With no real substance behind its images it’s understandable why some people would see the film as nothing more than a provocation.
When Code Blue premiered at Cannes last year, a warning was posted outside the theatre saying the film might “hurt audience feelings.” The Cannes audiences always love a good provocation, and based on the reports coming out of the first screening it sounded like Code Blue delivered. By the last 10 minutes so many people were heading for the doors that they had to be held open for the remainder of the movie. While Code Blue’s reputation probably does the film a disservice since it’s not worthy of the reaction it got at Cannes, it still fails at what it tries to accomplish.
Marian (Bien de Moor) is a nurse who barely has a life outside of her work. She has no friends or family and her large apartment is mostly empty with piles of unpacked boxes left in a corner. She spends her days at work taking care of the sick and, depending on who she feels is suffering the most, quietly euthanizes them. It’s obvious that Marian’s isolation is by choice as she constantly suffers from having no human connection, leading to some bizarre and shocking ways of releasing her frustrations. One night she witnesses a woman being raped outside of her apartment building and notices a man from a neighbouring building (Lars Eidenger) staring at her. The two soon start to make a connection, but the “bond” might be too much for Marian to handle.
There’s no denying that Urszula Antoniak has a clear vision of what she wants to accomplish in Code Blue. The film is shot in a precise style that’s supposed to heighten Marian’s feelings of loneliness. Jasper Wolf’s cinematography is impressive (especially at a party sequence late in the movie) and helps carry the sterile environment of her job into her personal life.
The problem with Code Blue is that, as a character study, it fails to make Marian someone worth looking at. From the beginning it established that Marian is isolated from everyone around her but there’s almost nothing else known about her. Instead of expanding on Marian’s loneliness in other ways, for the next 75 or so minutes Antoniak simply repeats the same thing over and over. Bien de Moor gives it her all as Marian but no matter how hard she tries to add more depth, the script and direction’s relentless beating of the same drum overpower everything in the film.

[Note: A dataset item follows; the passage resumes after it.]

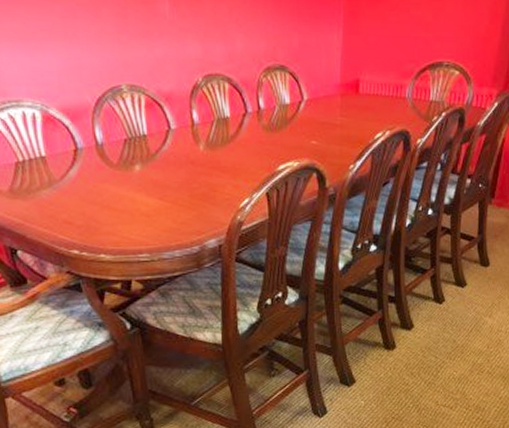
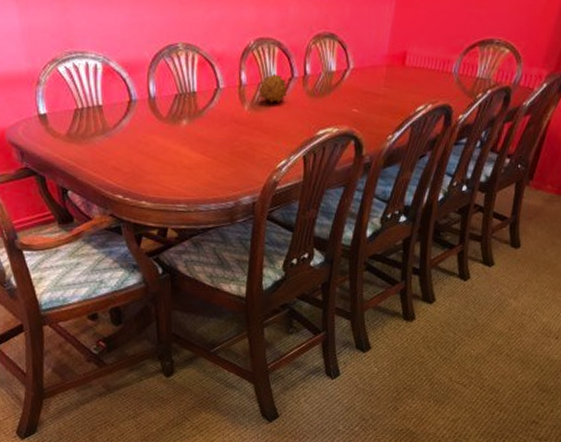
fruit: none [212,109,242,141] -> present [258,73,287,103]

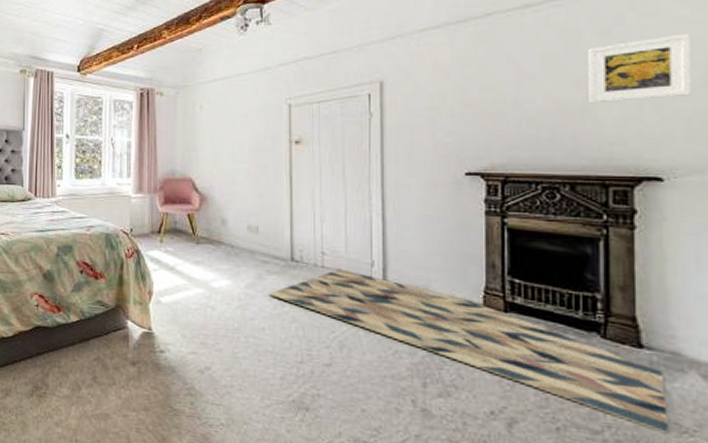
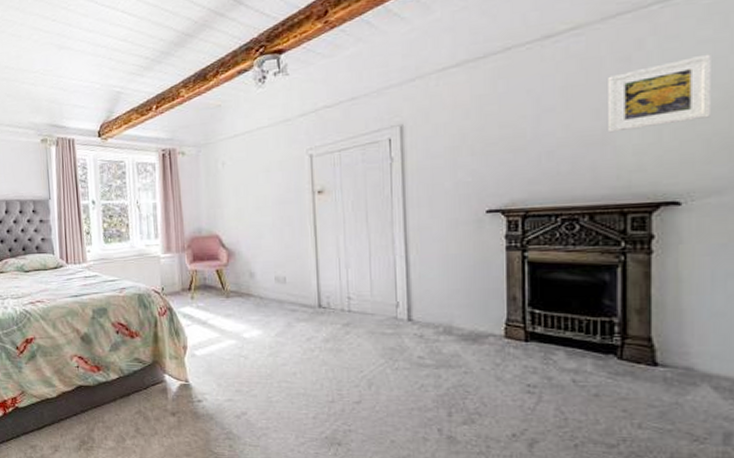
rug: present [269,269,670,434] -> none [299,312,682,443]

As Code Blue ends with a brutal and explicit sequence, the whole thing feels very shallow. There are several shocking moments that explain the extreme response it received, but these scenes are more about Marian’s desperation for an emotional connection than getting a reaction. If Code Blue’s ideas weren’t so simple-minded, those scenes might have had more of an impact. With no real substance behind its images it’s understandable why some people would see the film as nothing more than a provocation.